To make it worse, Apple's naming undermines consciousness about this issue, since they have an option to block cross-app/site tracking (which IIRC blocks access to the advertising identifier), but called it "Allow Apps to Request to Track". A lot of people seem to hold the belief that disabling this option blocks all in-app trackers. It just blocks one way to correlate, but as this app shows, there are other ways to correlate (as well as correlating server-side using IP addresses, etc.).
On this topic, I somehow missed that Apple added a generic URL filtering API to macOS/iOS 26, which extends Safari filtering to the whole OS (well, as long as apps are using Apple's APIs). It's not perfect, but a nice addition to DNS-based blocking:
https://adguard.com/en/blog/apple-url-filter-system-wide-fil...
The author of Wipr added support to Wipr 2 as an extra in-app purchase:
https://kaylees.site/wipr2-whats-new.html#filtr
Aside from technical methods to address this, all this in-app tracking must be a violation of the GDPR, no?

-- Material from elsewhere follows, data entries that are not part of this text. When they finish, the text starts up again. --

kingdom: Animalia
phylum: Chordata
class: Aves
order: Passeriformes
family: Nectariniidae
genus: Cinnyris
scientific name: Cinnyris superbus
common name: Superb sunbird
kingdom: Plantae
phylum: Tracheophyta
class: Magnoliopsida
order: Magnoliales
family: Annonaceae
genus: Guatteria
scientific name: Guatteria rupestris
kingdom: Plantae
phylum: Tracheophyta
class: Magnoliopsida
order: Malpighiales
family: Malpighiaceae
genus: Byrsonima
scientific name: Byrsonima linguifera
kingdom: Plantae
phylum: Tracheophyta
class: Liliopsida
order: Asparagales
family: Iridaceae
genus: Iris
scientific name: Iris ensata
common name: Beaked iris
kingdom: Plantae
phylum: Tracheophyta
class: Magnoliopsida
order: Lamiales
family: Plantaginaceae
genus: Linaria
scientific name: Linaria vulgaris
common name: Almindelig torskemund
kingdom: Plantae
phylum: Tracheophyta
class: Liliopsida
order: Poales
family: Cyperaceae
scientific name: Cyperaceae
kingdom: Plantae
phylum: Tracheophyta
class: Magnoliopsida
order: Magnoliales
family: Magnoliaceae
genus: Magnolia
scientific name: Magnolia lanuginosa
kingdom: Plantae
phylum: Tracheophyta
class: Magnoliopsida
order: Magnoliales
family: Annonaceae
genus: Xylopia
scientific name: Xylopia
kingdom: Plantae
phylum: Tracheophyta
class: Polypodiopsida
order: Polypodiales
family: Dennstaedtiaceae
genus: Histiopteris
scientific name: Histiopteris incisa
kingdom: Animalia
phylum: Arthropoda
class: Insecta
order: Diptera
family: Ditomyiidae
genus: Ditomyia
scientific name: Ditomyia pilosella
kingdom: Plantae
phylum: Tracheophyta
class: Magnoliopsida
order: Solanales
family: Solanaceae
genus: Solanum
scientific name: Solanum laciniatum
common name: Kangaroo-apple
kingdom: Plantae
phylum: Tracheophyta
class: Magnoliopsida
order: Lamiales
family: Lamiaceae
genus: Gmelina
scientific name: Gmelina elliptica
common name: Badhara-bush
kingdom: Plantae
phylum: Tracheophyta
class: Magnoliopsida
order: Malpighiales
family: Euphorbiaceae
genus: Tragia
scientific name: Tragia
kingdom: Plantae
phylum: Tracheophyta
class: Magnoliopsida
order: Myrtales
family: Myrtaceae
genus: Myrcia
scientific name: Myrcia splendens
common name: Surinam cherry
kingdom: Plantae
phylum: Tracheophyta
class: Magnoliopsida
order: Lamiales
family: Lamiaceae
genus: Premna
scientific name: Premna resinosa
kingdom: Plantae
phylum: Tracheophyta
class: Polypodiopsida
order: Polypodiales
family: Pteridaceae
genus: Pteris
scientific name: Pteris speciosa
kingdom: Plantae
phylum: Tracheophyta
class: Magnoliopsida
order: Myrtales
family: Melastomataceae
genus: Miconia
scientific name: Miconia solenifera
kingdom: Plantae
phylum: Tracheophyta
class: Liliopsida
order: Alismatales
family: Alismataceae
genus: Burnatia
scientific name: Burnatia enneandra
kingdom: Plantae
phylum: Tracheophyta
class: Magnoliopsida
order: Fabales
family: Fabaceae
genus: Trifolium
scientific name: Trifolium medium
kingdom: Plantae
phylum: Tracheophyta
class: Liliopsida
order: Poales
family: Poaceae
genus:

I can't imagine this all falls under legitimate interest.
Edit: It's not a last modified timestamp, it's a volume creation timestamp: https://github.com/mysk-research/loupe/blob/2262efd4456ecba8...
If Apple wanted to provide this willingly they would. That its only available in China due to government regulation tells you all you need to know.
That said, I'd love to have a new "Internet access" permission for apps, so users had the choice. Perhaps even separate "Allow iCloud" and "Allow Internet" but that's probably too granular for Apple's taste.
And yes, having the ability to deny any app network access on iOS would be great.
That said, I agree with the rest of your point - you’re not going to go to a developer and offer them $100 for this data on a person (and if you could, you’d still need to tell them which person, which if you could do you could just get the data yourself)
Probably, but we're gonna have to wait for the courts to weigh in for a definitive answer.
Same with the very popular pay-or-accept-tracking model. An Austrian court found it illegal, but we'll probably have to wait for a case to make it all the way to the ECJ.
If you use a closed source browser. That’s the kinda shit they do.
If you want something less disruptive for isolation, there's Private Space. What I like is that this can stop apps there from working in the background on stock Android as well.
I have no idea if this is what already happens, but I feel like it might be. (Why would each app have all these network connections when the system could just manage it instead?)
YouTube used to be separate domains for ads and then it got merged together so that you can’t block the ads network wide without blocking YouTube videos.
They were designed so multiple people could use one device.
Some people use them to separate identities or contain apps they view as bad. I'm not sure if the efficacy of this.